Shell defends deep-water oil production, as profits soar

Royal Dutch Shell posted soaring profits on Thursday and defended deep-water oil production, arguing it has an "important role" to play despite the Gulf of Mexico disaster that rocked rival BP.

The Anglo-Dutch oil giant reported a 15-percent jump in net profit to 4.39 billion dollars (3.38 billion euros) in the second quarter to June as it slashed costs and raised output.

Shell's performance contrasts with that of BP, which on Tuesday posted a second-quarter loss of 16.9 billion dollars -- the biggest-ever quarterly loss for a British company -- after the devastating Gulf of Mexico oil spill.

"This is a good performance from Shell, despite today's challenging macro-economic conditions. We are on track for growth," Shell chief executive Peter Voser said in a statement.

Peter Voser, chief executive of Royal Dutch Shell, speaks during a press conference in London in March 2010.
Peter Voser, chief executive of Royal Dutch Shell, speaks during a press conference in London in March 2010.

Voser also offered his sympathy to all those affected by the Gulf spill -- the worst environmental disaster in US history -- but insisted that there remained an "important role" for deep-water oil production.

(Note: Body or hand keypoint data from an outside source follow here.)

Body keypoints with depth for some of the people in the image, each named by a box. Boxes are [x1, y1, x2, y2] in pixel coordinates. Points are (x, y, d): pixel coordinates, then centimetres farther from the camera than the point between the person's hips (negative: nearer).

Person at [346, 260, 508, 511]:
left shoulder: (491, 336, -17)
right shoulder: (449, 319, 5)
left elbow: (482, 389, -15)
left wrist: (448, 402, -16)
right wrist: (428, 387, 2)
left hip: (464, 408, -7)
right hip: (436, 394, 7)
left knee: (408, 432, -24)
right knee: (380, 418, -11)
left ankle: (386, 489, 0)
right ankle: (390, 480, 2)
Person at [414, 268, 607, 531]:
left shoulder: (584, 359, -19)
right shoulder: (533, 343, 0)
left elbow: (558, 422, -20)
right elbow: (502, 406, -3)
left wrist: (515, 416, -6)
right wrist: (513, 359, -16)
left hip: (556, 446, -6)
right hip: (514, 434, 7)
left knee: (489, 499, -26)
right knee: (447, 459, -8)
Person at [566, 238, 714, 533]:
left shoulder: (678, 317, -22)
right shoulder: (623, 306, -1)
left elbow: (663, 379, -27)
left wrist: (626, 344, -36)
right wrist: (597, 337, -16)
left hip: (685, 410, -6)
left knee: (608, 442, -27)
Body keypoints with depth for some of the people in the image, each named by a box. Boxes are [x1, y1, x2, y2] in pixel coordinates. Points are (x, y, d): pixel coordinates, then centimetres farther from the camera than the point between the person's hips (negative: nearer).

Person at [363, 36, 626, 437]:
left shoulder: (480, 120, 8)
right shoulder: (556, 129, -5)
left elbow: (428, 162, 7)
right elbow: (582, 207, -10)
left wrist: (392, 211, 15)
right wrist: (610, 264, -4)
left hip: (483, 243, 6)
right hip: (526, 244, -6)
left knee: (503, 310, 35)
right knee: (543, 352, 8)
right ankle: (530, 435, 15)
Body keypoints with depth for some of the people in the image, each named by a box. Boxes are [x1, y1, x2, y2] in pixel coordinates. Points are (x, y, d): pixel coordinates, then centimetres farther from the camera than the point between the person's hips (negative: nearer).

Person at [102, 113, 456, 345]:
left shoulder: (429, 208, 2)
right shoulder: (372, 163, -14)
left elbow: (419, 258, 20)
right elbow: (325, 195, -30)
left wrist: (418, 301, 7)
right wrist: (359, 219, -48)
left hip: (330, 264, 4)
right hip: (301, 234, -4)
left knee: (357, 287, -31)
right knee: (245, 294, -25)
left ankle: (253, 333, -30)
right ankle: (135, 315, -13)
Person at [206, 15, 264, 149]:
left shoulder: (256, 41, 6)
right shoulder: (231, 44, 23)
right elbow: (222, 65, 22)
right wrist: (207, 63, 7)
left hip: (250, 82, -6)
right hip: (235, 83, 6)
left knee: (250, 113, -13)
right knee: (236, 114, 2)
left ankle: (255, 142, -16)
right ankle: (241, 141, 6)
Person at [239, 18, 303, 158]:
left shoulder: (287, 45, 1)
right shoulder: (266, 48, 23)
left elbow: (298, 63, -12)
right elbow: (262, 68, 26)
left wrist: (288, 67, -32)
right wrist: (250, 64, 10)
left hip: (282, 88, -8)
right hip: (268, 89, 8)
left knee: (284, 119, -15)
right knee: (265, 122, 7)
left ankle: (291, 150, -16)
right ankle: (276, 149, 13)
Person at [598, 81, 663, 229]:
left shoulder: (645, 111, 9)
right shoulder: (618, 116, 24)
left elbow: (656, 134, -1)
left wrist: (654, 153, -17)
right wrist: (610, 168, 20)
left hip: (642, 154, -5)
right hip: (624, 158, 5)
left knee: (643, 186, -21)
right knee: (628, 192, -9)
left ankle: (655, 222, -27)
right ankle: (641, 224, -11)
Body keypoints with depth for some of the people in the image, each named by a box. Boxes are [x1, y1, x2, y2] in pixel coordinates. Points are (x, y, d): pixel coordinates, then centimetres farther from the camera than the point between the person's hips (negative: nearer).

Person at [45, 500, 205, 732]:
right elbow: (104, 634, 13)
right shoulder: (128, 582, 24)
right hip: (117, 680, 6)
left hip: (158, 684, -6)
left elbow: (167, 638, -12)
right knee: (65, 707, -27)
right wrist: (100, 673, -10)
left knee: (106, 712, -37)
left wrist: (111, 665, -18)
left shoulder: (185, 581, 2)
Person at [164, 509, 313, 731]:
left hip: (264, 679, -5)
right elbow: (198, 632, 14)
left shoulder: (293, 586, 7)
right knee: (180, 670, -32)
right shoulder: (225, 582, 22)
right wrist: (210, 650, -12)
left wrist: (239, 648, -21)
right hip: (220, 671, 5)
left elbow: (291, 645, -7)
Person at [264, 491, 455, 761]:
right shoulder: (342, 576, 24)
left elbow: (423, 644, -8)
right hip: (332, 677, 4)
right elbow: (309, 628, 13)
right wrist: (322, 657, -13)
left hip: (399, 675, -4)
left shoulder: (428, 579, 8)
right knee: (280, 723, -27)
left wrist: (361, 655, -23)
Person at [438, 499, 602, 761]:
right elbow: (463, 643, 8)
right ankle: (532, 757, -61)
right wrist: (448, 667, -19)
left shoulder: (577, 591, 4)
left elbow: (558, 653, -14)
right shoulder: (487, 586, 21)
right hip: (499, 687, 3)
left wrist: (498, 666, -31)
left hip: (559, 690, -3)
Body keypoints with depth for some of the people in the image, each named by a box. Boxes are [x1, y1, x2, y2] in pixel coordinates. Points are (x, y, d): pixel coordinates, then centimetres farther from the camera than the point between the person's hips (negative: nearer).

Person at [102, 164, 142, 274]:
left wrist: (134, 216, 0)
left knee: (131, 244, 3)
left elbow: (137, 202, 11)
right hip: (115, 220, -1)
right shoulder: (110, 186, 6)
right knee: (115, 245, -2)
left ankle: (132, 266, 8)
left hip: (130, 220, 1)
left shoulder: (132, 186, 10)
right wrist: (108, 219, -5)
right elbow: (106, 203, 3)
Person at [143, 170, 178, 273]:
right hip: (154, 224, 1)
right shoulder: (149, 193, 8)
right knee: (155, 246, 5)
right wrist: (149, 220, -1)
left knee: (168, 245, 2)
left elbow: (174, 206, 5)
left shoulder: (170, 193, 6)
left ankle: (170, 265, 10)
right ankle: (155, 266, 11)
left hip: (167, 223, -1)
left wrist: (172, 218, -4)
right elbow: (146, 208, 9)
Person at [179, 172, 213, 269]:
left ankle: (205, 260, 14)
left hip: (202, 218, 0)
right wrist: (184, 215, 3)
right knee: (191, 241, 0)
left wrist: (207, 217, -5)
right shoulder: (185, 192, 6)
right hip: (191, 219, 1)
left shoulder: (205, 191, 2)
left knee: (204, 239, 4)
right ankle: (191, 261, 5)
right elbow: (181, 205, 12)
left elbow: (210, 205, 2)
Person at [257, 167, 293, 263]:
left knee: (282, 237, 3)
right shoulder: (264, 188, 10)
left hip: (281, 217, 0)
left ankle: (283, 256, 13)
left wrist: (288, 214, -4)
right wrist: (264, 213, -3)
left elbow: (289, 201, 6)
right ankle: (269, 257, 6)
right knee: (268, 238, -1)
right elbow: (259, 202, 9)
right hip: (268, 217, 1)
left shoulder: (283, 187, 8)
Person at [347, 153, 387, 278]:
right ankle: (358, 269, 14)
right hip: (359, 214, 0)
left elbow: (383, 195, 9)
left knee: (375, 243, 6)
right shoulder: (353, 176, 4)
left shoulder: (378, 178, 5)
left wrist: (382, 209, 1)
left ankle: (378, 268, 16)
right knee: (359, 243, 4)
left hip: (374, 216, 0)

"The BP ... blow-out and the related Gulf of Mexico oil spill is a tragedy for everyone affected," Voser said.

"We were all shocked by the loss of life there, and the on-going and wide-spread impacts from the spill."

He added: "World-wide deep water production has an important role to play in the global energy supply equation, with potential for production growth with supply diversity, and sustained investment in technology, jobs and services.

"The recent announcement of Shell's participation in a new, one billion dollar Gulf of Mexico oil spill containment system is an example of where we are working with governments and partners to improve the industry's capabilities," Voser added.

BP has been mauled by Washington since the Deepwater Horizon rig exploded on April 20, killing 11 workers and unleashing millions of gallons of crude into the sea and onto the US Gulf coast.

BP chief executive Tony Hayward on Tuesday said he will step down in October, while claiming he had been "demonised and vilified" over the spill.

It has taken more than three months to stem the flow, while up to four million barrels of crude have escaped.

The catastrophe has destroyed tourism, fishing and oil industries in the five US Gulf coast states and left BP facing soaring clean-up and compensation costs.

Shell on Thursday said that its net profit, when adjusted for the value of inventories of oil and gas, soared to 4.21 billion dollars in the three months to June.

This was above expectations of 4.02 billion dollars in a Dow Jones Newswires poll of 12 analysts. Shell's production meanwhile increased by five percent to 3.1 million barrels of oil equivalent per day.

"We are delivering on our strategy. Shell's cost programmes have delivered over 3.5 billion dollars of annualised underlying savings," said Voser.

"Our investments have underpinned a five percent increase in oil and gas production for the quarter."

In London trade, Shell's 'A' shares closed 0.20 percent down at 1,783.50 pence on the FTSE 100 index of leading companies, which finished 0.11 percent lower at 5,313.95 points.